Los Angeles council president takes leave amid calls for her resignation over racist remarks

Despite rising calls for their resignations, the three councilmembers have not stepped aside.

Los Angeles council president takes leave amid calls for her resignation over racist remarks

Los Angeles City Councilmember Nury Martinez said Tuesday she would take a leave of absence amid calls for her resignation following the release of tape of her making racist remarks in a conversation with colleagues.

The decision by Martinez, who resigned her post as council president over the weekend, marked the latest turn in a political crisis that began to engulf California’s largest city Sunday with the emergence of the recording of her speaking in private with councilmembers Kevin de León and Gil Cedillo, and then-labor leader Ron Herrera in which they make racist comments and denigrate colleagues.

Elected officials have reacted with revulsion and calls for the council members to resign. The fallout led Herrera to resign Monday from his position leading the powerful Los Angeles County Federation of Labor. Martinez stepped down from presidency of the city council on Monday and followed up on Tuesday by saying she would "take some time to have an honest and heartfelt conversation with my family, my constituents, and community leaders."

That step was unlikely to mollify the many elected officials who have called for Martinez to leave office. It meant she would be absent from a planned Tuesday city council meeting.


A growing swath of city and state Democratic officials demanded Martinez, de Léon and Cedillo relinquish their seats. The list includes both the state and county Democratic parties, several Los Angeles city council members, numerous state lawmakers and Congress members representing Los Angeles, and U.S. Sen. Alex Padilla – a Los Angeles native who is a longtime ally of Martinez.

“At a time when our nation is grappling with a rise in hate speech and hate crimes, these racist comments have deepened the pain that our communities have endured,” Padilla said in a statement. “Los Angeles deserves better.”

The recorded conversation rocked Los Angeles and conjured a painful history of racism that coexists with the city’s celebrated diversity. Rep. Karen Bass, who followed fellow mayoral candidate Rick Caruso in calling for the members’ resignations, said in a statement she had spent Sunday “speaking with Black and Latino leaders about how to ensure this doesn’t divide our city.”

“As President Biden has said, we need to heal the soul of America, and now is the time for us to heal the soul of Los Angeles,” Los Angeles Democratic Party leaders said in a statement Monday.

The three members had not stepped aside as of Tuesday morning, about 48 hours after the Los Angeles Times first published the contents of the recordings. That raised the prospect of a deeply divided city council in which two serving members would be profoundly alienated from their colleagues.
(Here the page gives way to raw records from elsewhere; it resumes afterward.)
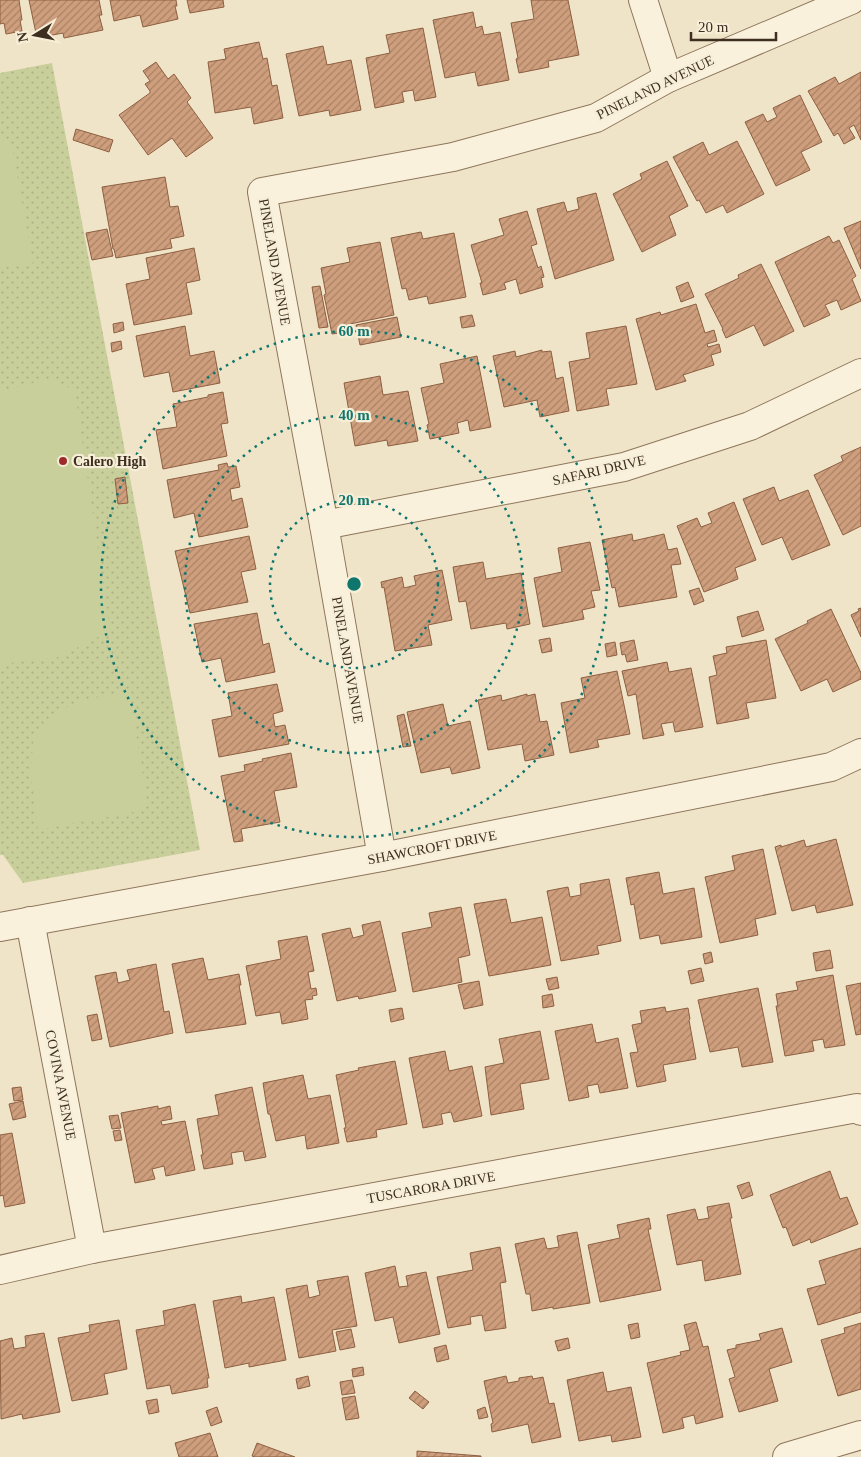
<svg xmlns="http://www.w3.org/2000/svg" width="861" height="1457" font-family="'Times New Roman',serif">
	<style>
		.grass { fill: url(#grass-dots) }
		.garden { fill: #c9cf9b }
		.building { fill: url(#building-hatch); stroke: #8d5f41 }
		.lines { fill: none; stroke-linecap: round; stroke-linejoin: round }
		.minor-casing { stroke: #8d765c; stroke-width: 30 }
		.minor { stroke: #faf1dc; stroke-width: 28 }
		.ring { fill: none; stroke: #0f766e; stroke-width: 2.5; stroke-dasharray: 2.5 5 }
		.poi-dot { fill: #9e2a2b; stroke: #f7eed8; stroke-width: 2 }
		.labels { text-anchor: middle; stroke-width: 4.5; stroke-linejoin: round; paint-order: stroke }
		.street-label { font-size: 14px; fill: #3d2e20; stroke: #f7eed8 }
		.poi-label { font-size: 14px; font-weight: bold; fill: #3d2e20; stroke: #f7eed8; text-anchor: start }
		.centre { fill: #0f766e; stroke: #f7eed8; stroke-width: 2.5 }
		.ring-label { font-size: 15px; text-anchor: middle; font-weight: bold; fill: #0f766e; stroke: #f7eed8; stroke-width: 4.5; stroke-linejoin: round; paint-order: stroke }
	</style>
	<defs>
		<pattern id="grass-dots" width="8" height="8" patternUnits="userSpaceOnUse" patternTransform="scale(1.25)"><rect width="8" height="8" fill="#c9cf9b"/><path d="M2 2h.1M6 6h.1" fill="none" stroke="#aeb285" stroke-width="1.8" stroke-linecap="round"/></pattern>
		<pattern id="building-hatch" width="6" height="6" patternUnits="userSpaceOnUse" patternTransform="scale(1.25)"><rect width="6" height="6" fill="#cf9f7d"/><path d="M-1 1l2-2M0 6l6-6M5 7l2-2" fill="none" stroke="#a98266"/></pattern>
	</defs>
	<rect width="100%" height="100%" fill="#f0e4c8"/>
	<polygon class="grass" points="52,63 200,850 23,883 3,855 0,855 0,73"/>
	<g class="garden">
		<polygon points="0,140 12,145 33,263 0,268"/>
		<polygon points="53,378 75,392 110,631 59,657 0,664 0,391"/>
		<polygon points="129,690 147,801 139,811 38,830 31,774 33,741 48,719 74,703"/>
	</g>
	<g class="building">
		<polygon points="0,0 19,0 22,20 20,20 22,31 6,34 4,23 0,24"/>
		<polygon points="29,0 99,0 102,15 99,15 103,30 64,38 63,33 37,38"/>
		<polygon points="110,0 176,0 177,6 175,6 178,19 143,27 140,15 114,21"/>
		<polygon points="187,0 223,0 224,7 190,13"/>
		<polygon points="531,0 568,0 579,55 548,61 549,67 519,73 516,59 518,58 511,23 534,19"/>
		<polygon points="473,12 476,28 482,26 484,35 500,32 509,80 478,86 475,72 445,78 433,20"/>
		<polygon points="423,28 436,97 415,101 413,90 402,92 404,102 375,108 366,58 390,53 386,35"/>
		<polygon points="259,42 263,59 267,58 272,86 277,85 283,118 254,124 251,107 215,113 208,62 226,59 224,49"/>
		<polygon points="323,46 327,65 351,60 361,110 330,116 329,110 299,116 286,54"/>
		<polygon points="156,62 168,79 174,74 191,98 187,102 213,138 186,157 172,138 148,155 119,115 150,93 150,91 145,84 150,81 143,71"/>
		<polygon points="861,72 861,140 854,125 849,128 855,138 844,144 838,133 834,136 808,91 835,77 839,84"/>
		<polygon points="800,95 822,142 801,152 810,170 776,186 745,122 763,114 767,122 777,117 773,108"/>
		<polygon points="76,129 113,140 109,152 73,140"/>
		<polygon points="737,141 764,194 727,213 723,205 706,213 699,200 697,201 673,157 703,142 709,155"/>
		<polygon points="667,161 688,206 669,216 676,235 642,252 613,194 642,179 640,174"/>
		<polygon points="165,177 170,207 178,206 184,236 170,239 172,248 116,258 114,249 113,249 102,187"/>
		<polygon points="596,193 614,260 555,279 537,209 564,202 567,212 579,209 577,198"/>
		<polygon points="527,211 537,244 531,246 538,268 541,266 544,277 541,278 543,287 520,294 516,279 504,283 506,289 483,295 480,283 482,283 471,245 504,235 499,219"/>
		<polygon points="861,221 861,269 844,228"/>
		<polygon points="107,229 113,256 92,260 86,233"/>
		<polygon points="421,232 423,239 454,233 466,297 429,304 427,296 409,300 406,288 402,289 391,238"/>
		<polygon points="829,236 833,243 839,240 856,276 852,279 861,301 841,310 837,300 825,305 830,315 804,327 775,262"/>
		<polygon points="380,242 394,315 345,325 347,332 332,334 324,295 326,294 321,268 350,262 347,248"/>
		<polygon points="194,248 200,280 186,283 192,314 134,325 126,284 150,279 146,258"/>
		<polygon points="761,264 794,331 764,346 754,325 726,338 722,329 723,329 705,294 739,278 738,275"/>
		<polygon points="688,282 694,297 681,302 676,287"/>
		<polygon points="320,286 328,327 319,328 312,287"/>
		<polygon points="696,304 705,333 714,330 717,341 707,344 708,347 719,344 721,352 711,355 714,365 683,375 686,381 656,390 636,319 660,312 661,315"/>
		<polygon points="472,315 475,326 462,328 460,317"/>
		<polygon points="397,317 401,337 360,345 356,325"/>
		<polygon points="123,322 124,330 114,333 113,324"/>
		<polygon points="185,326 190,356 214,351 220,383 173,392 169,372 144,377 136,336"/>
		<polygon points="626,326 637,384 606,389 609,405 577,411 569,362 590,358 586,333"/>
		<polygon points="121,341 122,349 112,352 111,343"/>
		<polygon points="542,350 542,352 551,351 556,379 563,377 569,411 540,417 537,400 504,407 493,356 515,351 516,357"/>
		<polygon points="477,356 491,427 470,431 468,420 457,423 459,433 430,439 427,425 429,424 421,388 444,383 440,364"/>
		<polygon points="380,376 383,395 408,391 418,441 388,446 387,440 355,446 344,383"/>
		<polygon points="223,392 228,423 221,424 227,456 163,469 156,430 177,427 173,404 208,397 208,395"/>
		<polygon points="861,447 861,526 843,535 814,475 843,461 841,456"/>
		<polygon points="227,463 228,467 236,466 240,487 230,489 232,501 242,498 248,527 199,537 194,513 174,518 167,480 219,470 218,465"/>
		<polygon points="125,477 128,503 118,504 115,479"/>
		<polygon points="774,487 779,501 808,490 830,545 792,560 782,537 762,545 743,499"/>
		<polygon points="734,502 756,560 735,568 738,579 704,592 677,526 697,518 701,527 712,523 708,513"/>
		<polygon points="632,534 633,541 664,534 668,550 677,548 681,564 671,565 677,597 619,607 615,587 612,588 602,540"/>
		<polygon points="249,536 256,569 241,572 248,602 190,613 175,551"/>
		<polygon points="590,542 600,590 591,591 595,607 582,610 584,619 543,627 534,578 562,572 558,548"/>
		<polygon points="483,562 486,579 521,573 530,624 507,629 506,623 471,629 466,601 459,602 453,567"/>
		<polygon points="442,570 452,620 428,625 432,645 395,651 384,587 382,588 381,582 402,577 404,588 416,585 414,576"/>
		<polygon points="699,588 704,601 694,605 689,591"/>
		<polygon points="861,608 861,637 851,615 859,611 858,609"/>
		<polygon points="831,609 861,673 861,679 833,692 827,679 801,691 775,639 808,623 807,621"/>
		<polygon points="758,611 764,630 742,637 737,617"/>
		<polygon points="257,613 263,645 269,643 275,672 226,682 221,658 202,662 194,624"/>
		<polygon points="550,638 552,651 542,653 539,640"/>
		<polygon points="634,640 638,660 627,662 625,654 622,655 620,643"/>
		<polygon points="766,640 776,698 746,703 749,718 717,724 709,677 717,675 713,656 727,653 726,647"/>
		<polygon points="615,642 617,655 607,657 605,644"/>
		<polygon points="667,662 669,672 691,668 703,727 675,732 673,722 661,724 664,735 643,739 636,694 628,696 622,671"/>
		<polygon points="617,671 630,734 597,740 599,747 570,753 561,703 585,698 581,678"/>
		<polygon points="277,684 283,711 273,714 275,727 285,725 289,744 219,757 212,720 232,716 228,693"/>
		<polygon points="527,694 527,696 535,694 540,722 547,721 554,755 525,761 522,744 488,750 478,700 501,695 502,701"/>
		<polygon points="443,704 448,726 470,721 480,768 452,774 450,767 421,773 407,712"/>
		<polygon points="404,714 411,746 403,747 397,716"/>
		<polygon points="291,753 297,787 274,791 280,822 241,829 243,841 234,842 221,776 245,771 244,765 263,761 262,759"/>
		<polygon points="836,839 853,905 817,913 815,905 792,911 775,847 781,845 781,847 804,840 806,847"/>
		<polygon points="763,849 776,914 755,919 758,935 720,943 705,877 735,870 732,856"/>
		<polygon points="659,872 663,894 694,888 702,937 661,944 659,935 640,939 634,904 631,905 626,878"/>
		<polygon points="609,879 621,941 597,946 599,954 561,961 547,891 568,887 570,897 581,895 580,884"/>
		<polygon points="506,899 511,923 542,917 551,965 489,976 474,904"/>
		<polygon points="461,907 470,955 458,958 462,982 413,992 402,933 432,927 429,913"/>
		<polygon points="380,921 396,991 359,999 358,996 337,1001 322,934 350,928 353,938 364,935 362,925"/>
		<polygon points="307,936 314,971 308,972 311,989 316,988 317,995 312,996 313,999 305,1000 308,1019 282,1024 280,1012 256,1016 246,966 281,959 278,941"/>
		<polygon points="830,950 833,968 816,971 813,953"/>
		<polygon points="711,952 713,962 705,964 703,954"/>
		<polygon points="203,958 208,980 239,974 241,985 239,985 246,1024 186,1033 172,964"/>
		<polygon points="156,964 164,1012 169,1011 173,1033 110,1047 95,976 116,972 118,983 130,980 127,970"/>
		<polygon points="701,968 704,981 691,984 688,971"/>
		<polygon points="833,975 845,1045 825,1048 823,1039 812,1041 814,1051 785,1056 776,1006 778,1006 776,994 798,990 796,982"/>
		<polygon points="557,977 559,988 549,990 546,979"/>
		<polygon points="479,981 483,1005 464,1009 458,985"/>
		<polygon points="861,983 861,1034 856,1035 846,986"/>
		<polygon points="758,988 773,1062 742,1067 738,1047 710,1052 698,1000"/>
		<polygon points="552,994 554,1006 543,1008 542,996"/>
		<polygon points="665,1007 666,1012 688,1008 690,1019 689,1020 696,1059 663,1065 666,1081 637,1087 630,1053 638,1052 632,1025 642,1023 640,1011"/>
		<polygon points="402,1008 404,1019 391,1022 389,1010"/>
		<polygon points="97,1014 102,1039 92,1041 87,1016"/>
		<polygon points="592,1024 596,1043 618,1038 628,1088 600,1093 598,1084 587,1086 589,1097 569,1101 555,1031"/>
		<polygon points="540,1031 549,1079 520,1084 524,1109 491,1115 485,1067 504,1063 499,1039"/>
		<polygon points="445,1051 449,1071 472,1066 482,1116 454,1122 451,1112 441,1114 443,1124 423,1128 409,1058"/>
		<polygon points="395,1061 407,1124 376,1130 377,1137 347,1142 344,1128 346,1128 336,1075 359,1070 358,1068"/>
		<polygon points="303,1075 308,1099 330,1095 339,1143 307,1149 305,1135 276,1141 270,1114 268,1114 263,1083"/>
		<polygon points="21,1087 23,1100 14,1101 12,1088"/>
		<polygon points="252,1087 266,1157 245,1161 243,1151 231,1153 233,1164 204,1169 201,1155 203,1155 197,1119 219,1115 215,1095"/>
		<polygon points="23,1101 26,1117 13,1120 9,1104"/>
		<polygon points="158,1106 158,1109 170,1106 172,1119 161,1121 162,1125 185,1121 195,1170 166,1176 164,1166 152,1169 155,1179 135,1183 121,1113"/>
		<polygon points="118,1115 121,1128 112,1129 109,1116"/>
		<polygon points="120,1130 122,1140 115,1141 113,1131"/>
		<polygon points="12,1133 25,1203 5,1207 3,1195 0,1196 0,1135"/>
		<polygon points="830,1171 840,1199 847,1197 858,1224 811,1243 810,1239 793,1246 786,1227 783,1228 770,1195"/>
		<polygon points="749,1182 753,1195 742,1199 737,1186"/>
		<polygon points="729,1203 732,1218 730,1218 741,1274 705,1281 702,1260 677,1265 667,1215 695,1209 698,1220 709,1218 707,1207"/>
		<polygon points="649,1218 651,1229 648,1229 661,1290 600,1302 588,1245 620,1238 617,1225"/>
		<polygon points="577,1232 590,1303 553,1309 553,1307 532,1311 530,1294 526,1294 515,1244 544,1238 547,1249 559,1247 557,1236"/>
		<polygon points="500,1247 506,1282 500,1283 506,1328 485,1331 482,1315 470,1317 471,1324 448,1328 437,1277 473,1270 470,1253"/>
		<polygon points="861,1248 861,1312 818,1325 807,1289 826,1284 819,1261"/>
		<polygon points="395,1266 399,1287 408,1286 406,1276 426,1272 440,1334 399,1343 393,1317 375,1321 365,1273"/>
		<polygon points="348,1276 357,1326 332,1330 336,1351 299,1358 286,1289 307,1285 309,1298 320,1295 317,1281"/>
		<polygon points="241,1296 242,1303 274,1297 286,1360 249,1367 249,1363 225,1368 213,1301"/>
		<polygon points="195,1304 209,1378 207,1378 208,1387 172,1394 170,1385 147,1389 136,1330 165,1325 163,1311"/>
		<polygon points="119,1320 127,1369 104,1374 108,1394 72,1401 58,1338 90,1332 89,1325"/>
		<polygon points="696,1322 703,1347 708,1346 723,1417 696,1424 694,1415 682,1418 684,1428 663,1433 647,1363 681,1355 680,1352 690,1350 684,1325"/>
		<polygon points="638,1323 640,1337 631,1339 628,1325"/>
		<polygon points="861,1323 861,1389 838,1396 821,1340 845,1333 844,1328"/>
		<polygon points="782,1328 792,1362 769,1369 778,1401 739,1412 729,1379 735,1377 727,1350 736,1348 736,1345 761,1340 759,1334"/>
		<polygon points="351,1329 355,1347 340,1350 336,1332"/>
		<polygon points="44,1333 60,1412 23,1419 22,1414 1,1419 0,1341 12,1338 14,1349 26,1347 25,1336"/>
		<polygon points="568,1338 570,1348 558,1351 555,1341"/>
		<polygon points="446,1345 449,1359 437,1362 434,1348"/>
		<polygon points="363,1367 364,1375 353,1377 352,1369"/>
		<polygon points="603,1372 607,1392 631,1387 641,1437 612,1442 611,1435 579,1441 567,1380"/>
		<polygon points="308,1376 310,1386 298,1389 296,1379"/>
		<polygon points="506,1376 508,1383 519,1381 519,1378 532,1376 533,1379 543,1377 549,1404 554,1403 561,1437 532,1443 528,1424 492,1432 491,1424 493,1423 484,1381"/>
		<polygon points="352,1380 355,1393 342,1395 340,1382"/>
		<polygon points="415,1391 429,1402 423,1409 409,1398"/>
		<polygon points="355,1396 359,1418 346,1420 342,1398"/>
		<polygon points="157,1399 159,1412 149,1414 146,1401"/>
		<polygon points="217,1407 222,1422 211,1426 206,1411"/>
		<polygon points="485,1407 488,1417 479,1419 477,1410"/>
		<polygon points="210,1433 218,1457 179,1457 175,1443"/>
		<polygon points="257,1443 295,1457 255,1457 252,1456"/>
		<polygon points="417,1451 481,1456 481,1457 417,1457"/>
	</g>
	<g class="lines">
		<g class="minor-casing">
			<g id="minor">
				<polyline points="643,0 668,78"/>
				<polyline points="324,525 624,467 750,426 861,373"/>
				<polyline points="382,857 324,525 262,192 453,157 596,118 668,78 851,0"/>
				<polyline points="30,921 92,1249"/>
				<polyline points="0,927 382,857 831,767 861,753"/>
				<polyline points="0,1270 92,1249 857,1108 861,1111"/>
				<polyline points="787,1457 861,1435"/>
			</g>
		</g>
		<use href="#minor" class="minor"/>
	</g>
	<g class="ring">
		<circle cx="354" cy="584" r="84"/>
		<circle cx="354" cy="584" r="169"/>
		<circle cx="354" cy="584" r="253"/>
	</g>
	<circle class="poi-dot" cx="63" cy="461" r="5"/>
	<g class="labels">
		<g class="street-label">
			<text transform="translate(655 87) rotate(-26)" y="5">PINELAND AVENUE</text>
			<text transform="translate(275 262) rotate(80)" y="5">PINELAND AVENUE</text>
			<text transform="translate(599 470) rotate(-13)" y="5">SAFARI DRIVE</text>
			<text transform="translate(348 660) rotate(80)" y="5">PINELAND AVENUE</text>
			<text transform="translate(432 847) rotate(-11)" y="5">SHAWCROFT DRIVE</text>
			<text transform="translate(61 1085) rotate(79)" y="5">COVINA AVENUE</text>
			<text transform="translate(431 1187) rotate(-10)" y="5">TUSCARORA DRIVE</text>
		</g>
		<g class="poi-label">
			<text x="73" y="466">Calero High</text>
		</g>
	</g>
	<circle cx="354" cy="584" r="8" class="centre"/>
	<g class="ring-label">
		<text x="354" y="336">60 m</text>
		<text x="354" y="420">40 m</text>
		<text x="354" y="505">20 m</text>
	</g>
	<g transform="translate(35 35) rotate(260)" stroke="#f7eed8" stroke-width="4" paint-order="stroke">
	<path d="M0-4L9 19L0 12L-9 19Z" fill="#3d2e20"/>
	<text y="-8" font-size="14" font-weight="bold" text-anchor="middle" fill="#3d2e20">N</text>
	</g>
	<path d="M691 32v8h85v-8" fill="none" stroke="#3d2e20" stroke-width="2.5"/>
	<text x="698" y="32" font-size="15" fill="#3d2e20" stroke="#f7eed8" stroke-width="4" paint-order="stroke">20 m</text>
</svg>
While Cedillo is on his way out after losing a primary, Martinez and de Léon are not up for re-election until 2024.

In the recordings — which were posted anonymously to Reddit but whose authenticity has not been disputed — the council members refer to another council member’s Black son as a “little monkey” in Spanish and liken him to an “accessory” who deserves a “beatdown.”

The conversation also veers into the raw power politics of redistricting and competition between ethnic groups. They talk about distributing “assets” to “Latino districts,” undermining a colleague by putting her district “in a blender” and using new lines to “create districts that benefit you all.” The four Latinos deride Los Angeles District Attorney George Gascón as “for the Blacks,” argue white council members ignore Latinos, and warn African-American council members could “come after us” in an act of political reprisal.